A matriarchal aesthetic

Heide Göttner-Abendroth, "Nine Principles of a Matriarchal Aesthetic"

[This is an exciting article, at least on account of its awareness of lots of key issues. THE MAIN THING IS TO READ THE NINE PRINCIPLES themselves (which I'm not typing out for you--but see pp. 566-69). After some brief indications of her positive program, there follow notes for comments and discussion. As you accept, modify, or reject different components of the author's vision, think about the history and destiny of the practices being discussed. Can you sense a possibility here of significantly enhanced way of living for ourselves and our communities? Explain.]

Heide Göttner-Abendroth affirms the following thoughts.

Matriarchal art moves beyond fiction to magic, which, in modern times, changes psychic and social reality.

Matriarchal art has an enduring and universal mythological framework.

To realize ecstasy beyond all separation of feeling, thinking, and doing, beyond all categories of emotional identification, theoretical reflection, and symbolic action, matriarchal art demands the total commitment of all participants.

Beauty is not a commodity but a way of living in which one allows oneself to be transformed by an art process uniting the natural with the spiritual.

The ritual dance ceremony embraces music, song, poetry, movement, decoration, symbol, comedy and tragedy, all for the purpose of invoking, imploring, and praising the goddess.

In the new form of life organized around matriarchal ritual in motherliness and sisterly love, there is new balance in spiritual ecstasy, which has often been too intellectualized or too activist. The balance comes from thinking, feeling and doing—intellect, emotions, and action—being expressed maximally and simultaneously.

  • Art and life are commonly dominated by motives of power, control, and greed.

  • Beauty is commonly regarded as mere appearance and as commodity.

  • Art is widely experienced as merely fictional, artificial, denatured; divided into a formalist, elitist, socially effective art on the one hand and a popular, widespread, but socially vilified and outcast art on the other.

  • Nature is exploited and regarded merely as quantifiable.

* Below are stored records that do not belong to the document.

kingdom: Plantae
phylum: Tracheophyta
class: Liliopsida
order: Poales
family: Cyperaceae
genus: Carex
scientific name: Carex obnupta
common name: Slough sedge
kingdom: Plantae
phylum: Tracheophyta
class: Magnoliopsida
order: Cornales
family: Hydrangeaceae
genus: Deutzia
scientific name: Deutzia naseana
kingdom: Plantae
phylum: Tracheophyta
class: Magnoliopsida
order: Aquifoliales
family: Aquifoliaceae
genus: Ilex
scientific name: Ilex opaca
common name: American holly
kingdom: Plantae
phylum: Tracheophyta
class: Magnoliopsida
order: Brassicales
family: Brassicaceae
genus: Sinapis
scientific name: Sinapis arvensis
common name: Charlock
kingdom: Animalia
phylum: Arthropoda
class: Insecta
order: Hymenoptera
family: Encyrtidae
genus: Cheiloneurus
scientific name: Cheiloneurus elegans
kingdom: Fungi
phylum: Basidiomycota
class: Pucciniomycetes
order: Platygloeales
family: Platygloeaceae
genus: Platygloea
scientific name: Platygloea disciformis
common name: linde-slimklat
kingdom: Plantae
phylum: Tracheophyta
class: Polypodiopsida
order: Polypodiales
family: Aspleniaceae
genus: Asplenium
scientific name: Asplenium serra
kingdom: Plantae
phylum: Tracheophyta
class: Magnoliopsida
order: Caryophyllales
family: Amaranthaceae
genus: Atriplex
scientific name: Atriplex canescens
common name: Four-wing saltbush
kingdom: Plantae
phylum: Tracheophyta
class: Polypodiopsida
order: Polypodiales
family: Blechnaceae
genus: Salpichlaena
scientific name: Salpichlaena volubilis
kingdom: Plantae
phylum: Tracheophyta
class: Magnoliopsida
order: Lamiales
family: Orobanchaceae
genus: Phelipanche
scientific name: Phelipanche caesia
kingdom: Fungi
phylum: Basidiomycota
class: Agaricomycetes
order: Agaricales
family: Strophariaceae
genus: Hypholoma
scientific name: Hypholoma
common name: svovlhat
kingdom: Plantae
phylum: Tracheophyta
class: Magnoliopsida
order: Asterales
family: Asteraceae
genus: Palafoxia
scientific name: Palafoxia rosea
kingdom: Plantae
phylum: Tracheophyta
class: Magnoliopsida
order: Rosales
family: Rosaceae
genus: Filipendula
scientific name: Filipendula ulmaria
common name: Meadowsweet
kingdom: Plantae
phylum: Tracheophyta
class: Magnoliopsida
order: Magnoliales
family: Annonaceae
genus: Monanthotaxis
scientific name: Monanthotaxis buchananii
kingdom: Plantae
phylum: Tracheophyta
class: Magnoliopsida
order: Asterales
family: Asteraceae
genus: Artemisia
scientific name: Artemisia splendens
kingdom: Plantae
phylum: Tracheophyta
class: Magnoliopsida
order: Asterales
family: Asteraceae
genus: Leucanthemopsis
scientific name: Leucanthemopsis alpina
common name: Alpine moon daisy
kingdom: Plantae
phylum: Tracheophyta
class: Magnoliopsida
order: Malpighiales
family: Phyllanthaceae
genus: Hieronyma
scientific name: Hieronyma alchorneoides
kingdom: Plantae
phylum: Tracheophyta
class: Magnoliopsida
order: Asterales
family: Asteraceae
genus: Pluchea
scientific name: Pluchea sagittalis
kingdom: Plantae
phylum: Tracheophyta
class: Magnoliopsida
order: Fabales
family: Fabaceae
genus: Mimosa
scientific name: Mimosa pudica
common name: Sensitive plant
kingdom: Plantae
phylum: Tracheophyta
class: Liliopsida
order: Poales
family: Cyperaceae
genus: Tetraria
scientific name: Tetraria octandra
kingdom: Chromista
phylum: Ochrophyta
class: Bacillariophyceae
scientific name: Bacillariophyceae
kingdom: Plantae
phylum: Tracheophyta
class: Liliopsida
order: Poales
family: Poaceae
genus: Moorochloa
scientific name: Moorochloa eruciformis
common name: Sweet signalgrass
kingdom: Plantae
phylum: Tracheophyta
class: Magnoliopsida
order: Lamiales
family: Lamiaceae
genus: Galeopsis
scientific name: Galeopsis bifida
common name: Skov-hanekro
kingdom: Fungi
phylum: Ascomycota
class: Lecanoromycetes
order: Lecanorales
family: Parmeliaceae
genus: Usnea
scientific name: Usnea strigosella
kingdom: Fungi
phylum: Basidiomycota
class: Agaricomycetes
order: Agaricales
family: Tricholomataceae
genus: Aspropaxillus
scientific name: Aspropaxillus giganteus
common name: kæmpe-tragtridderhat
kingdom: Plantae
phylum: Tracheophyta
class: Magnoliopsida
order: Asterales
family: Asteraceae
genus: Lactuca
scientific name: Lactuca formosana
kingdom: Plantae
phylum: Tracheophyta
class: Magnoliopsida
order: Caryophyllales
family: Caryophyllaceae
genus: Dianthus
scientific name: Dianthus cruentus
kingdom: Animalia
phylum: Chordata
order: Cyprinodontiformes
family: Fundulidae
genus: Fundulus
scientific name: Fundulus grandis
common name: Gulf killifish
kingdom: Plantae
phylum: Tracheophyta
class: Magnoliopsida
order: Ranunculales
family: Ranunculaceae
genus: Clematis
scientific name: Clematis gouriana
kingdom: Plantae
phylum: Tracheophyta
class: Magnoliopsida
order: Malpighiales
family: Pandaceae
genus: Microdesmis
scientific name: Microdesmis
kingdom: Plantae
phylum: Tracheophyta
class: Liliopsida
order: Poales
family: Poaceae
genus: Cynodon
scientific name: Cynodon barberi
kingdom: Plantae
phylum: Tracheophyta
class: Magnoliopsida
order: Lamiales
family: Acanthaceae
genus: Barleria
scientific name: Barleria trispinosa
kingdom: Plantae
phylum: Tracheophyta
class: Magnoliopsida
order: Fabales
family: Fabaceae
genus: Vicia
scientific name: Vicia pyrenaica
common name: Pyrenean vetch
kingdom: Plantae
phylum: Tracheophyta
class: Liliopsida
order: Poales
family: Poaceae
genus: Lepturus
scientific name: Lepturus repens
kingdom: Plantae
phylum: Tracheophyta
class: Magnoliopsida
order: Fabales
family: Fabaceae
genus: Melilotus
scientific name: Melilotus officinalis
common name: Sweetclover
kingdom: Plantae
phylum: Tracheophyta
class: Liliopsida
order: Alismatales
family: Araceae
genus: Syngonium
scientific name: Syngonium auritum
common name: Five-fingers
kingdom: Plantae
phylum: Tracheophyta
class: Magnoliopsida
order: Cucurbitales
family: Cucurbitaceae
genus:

  • [False freedom is discouraged:] subjective indulgence, allowing erotic and aggressive drives simply to run wild, undisciplined eclecticism, arbitrary chain of associations, chaos.

  • HG-A separates (1) emotion (in subjective sentimentality or in ecstasy as a kind of delirium leading to total incapacity, or at best a kind of gentle madness, thoroughly irrational) from (2) intellect (in abstract arbitrariness and disguising ideology) and (3) action (as mere catharsis—blowing off steam).

  • HG-A criticizes the evaluation and repression of the erotic in ascetic patriarchal religions and moral systems.

  • HG-A criticizes dogmatism in theory, religion, and art (prescribing themes, meanings and tone).

  • HG-A observes that psychology is used to promote social conformity, commerce or war.

  • HG-A criticizes a bleak scientific attitude to death and a cynical perfection of machines.

  • She challenges the fragmented, specialized, stereotyped, and supervised individual of today, whose individualism refuses participation in community life.

  • She challenges patriarchy.

  • She wants to replace political action as an exchange of hostilities by a tactic of returning artistic beauty for aggression.